By Deb Murphy

One significant take-away from the two-day Eastern Sierra Opioid Summit held earlier this week: opioid addiction is not isolated to individual users, it’s a community problem.

Sponsored by the Toiyabe Indian Health Project and a long list of area groups including Northern Inyo Hospital, the Summit brought together a varied panel of experts with hands-on experience. The first day’s topics were crafted for lay people; the second, for care providers.

During the panel discussion on local access to care, Arlene Brown stressed the importance of lowering the barriers to care. A citizen of the Bishop Paiute Tribe, currently working toward her Doctorate degree, Brown works at the Rural Health Care Clinic’s Medication Assisted Treatment Program.

The meds used in the program include Narcan to bring users out of an overdose and drugs that control the craving.

It’s life and death when it comes to addiction,” she said. Patients shouldn’t have to prove how much they want sobriety. “Everybody’s journey is different. No one knows what your success looks like.”

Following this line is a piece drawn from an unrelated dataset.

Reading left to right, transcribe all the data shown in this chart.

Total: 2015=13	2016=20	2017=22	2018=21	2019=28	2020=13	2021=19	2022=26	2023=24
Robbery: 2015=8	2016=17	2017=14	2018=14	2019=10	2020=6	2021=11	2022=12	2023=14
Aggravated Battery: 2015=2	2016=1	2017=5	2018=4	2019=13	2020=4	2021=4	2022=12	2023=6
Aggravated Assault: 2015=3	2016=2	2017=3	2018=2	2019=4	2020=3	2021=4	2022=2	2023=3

Dan David, Care Coordination program manager at Northern Inyo, explained the hub and spoke approach. “If you need a higher level of treatment or funding for meds,” he said, “we’re the spoke.” David’s job focuses on getting more people into the Bridge program that provides both medications and counseling.

Often, the first step to recovery is an encounter with law enforcement. Sergeant Ron Gladding, Bishop’s narcotics operations supervisor, sees his job as reaching out to people in trouble. “We’re not just there to make an arrest or write a ticket,” he said. But, he added he’s still trying to convince his peers.

Gladding defined the extent of the problem in the Eastern Sierra with the statement that Bishop PD patrol cars have Narcan. During a presentation at Bishop Union High School, David was approached by students asking for help. Treatment is also provided at the Inyo County jail.

Katie Bell, nurse consultant with the Telewell Indian Health MAT Project, addressed a significant issue in small communities—the stigma of drug addiction. “Users are seen as bad, not ill,” she said. “If patients are seen as sick and brave instead of bad, more would get better.” That stigma is even part of the culture of 12-step programs, she explained, especially in the anonymity—no one can know.

That prejudice starts with the words and body language and filters down to funding for treatment which Bell said has been slow in coming. “The opioid epidemic had to be pretty big before we saw the funding,” she said.

The result of that stigma: one in 10 receive treatment; users are afraid to go to emergency rooms.

Opioid addiction is a progressive, recurring disease, Bell said.

Users should be seen as patients not pariahs.